DATASET ROWS ::
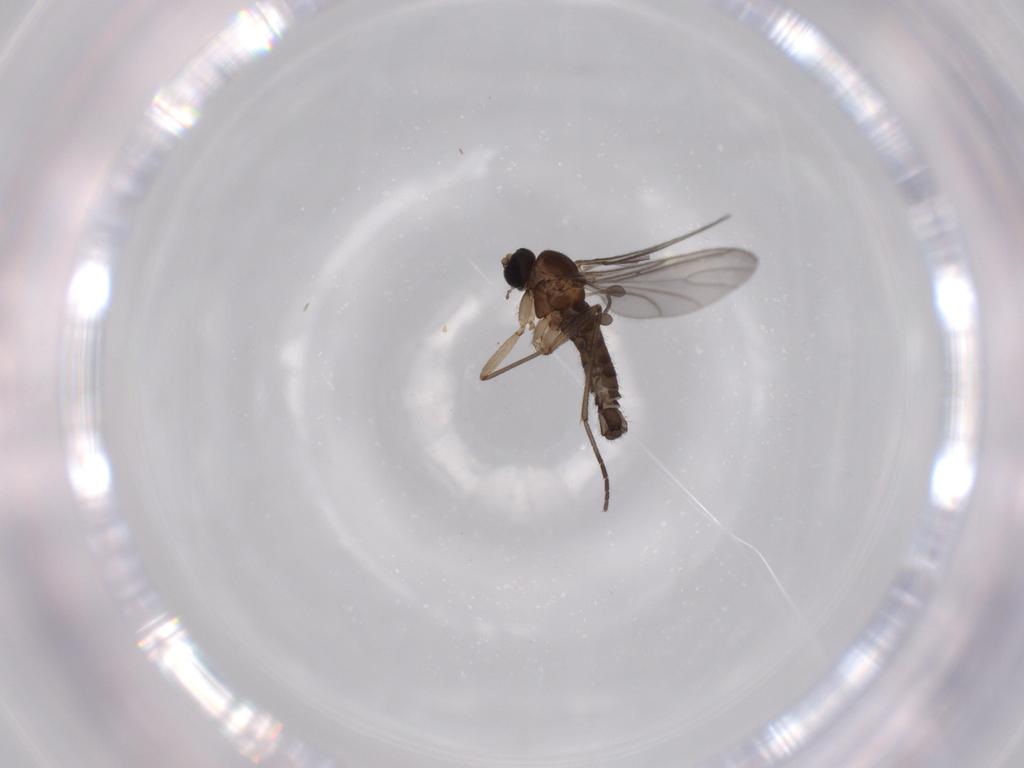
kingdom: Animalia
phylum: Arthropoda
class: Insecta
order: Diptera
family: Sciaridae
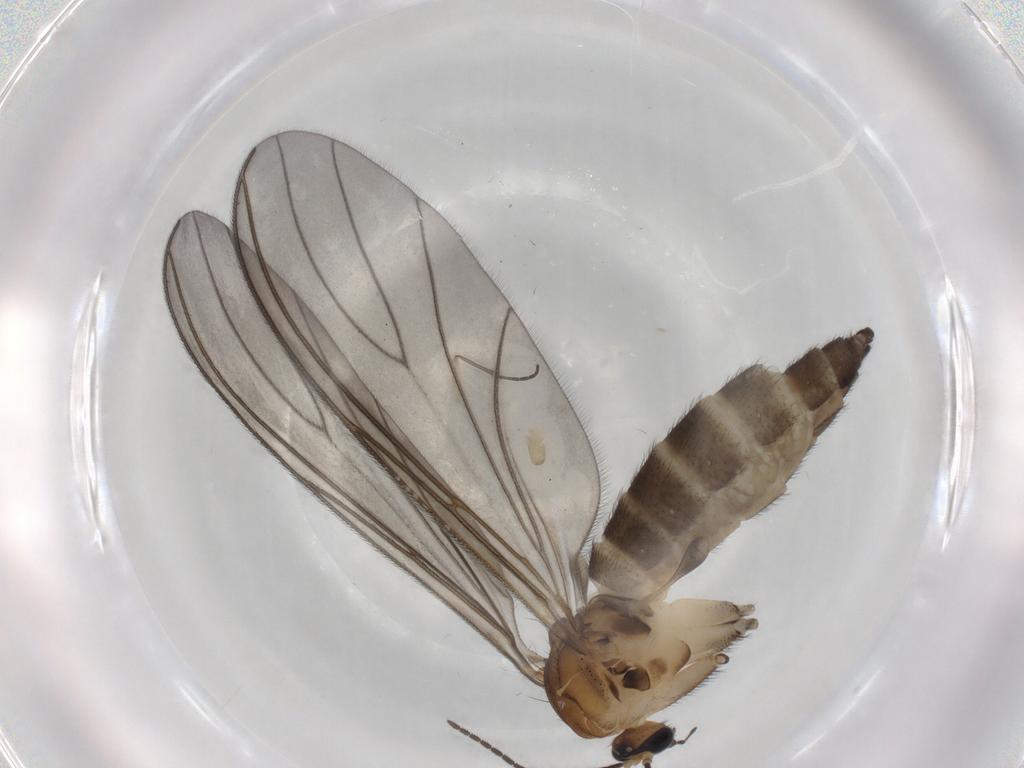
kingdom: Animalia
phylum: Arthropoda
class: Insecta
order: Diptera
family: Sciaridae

AIM OF THE TASK :: Please rewrite these records without the pictures, substituting "Order" for every "order" and leaving everything else unchanged.

TASK RESULT ::
kingdom: Animalia
phylum: Arthropoda
class: Insecta
Order: Diptera
family: Sciaridae
kingdom: Animalia
phylum: Arthropoda
class: Insecta
Order: Diptera
family: Sciaridae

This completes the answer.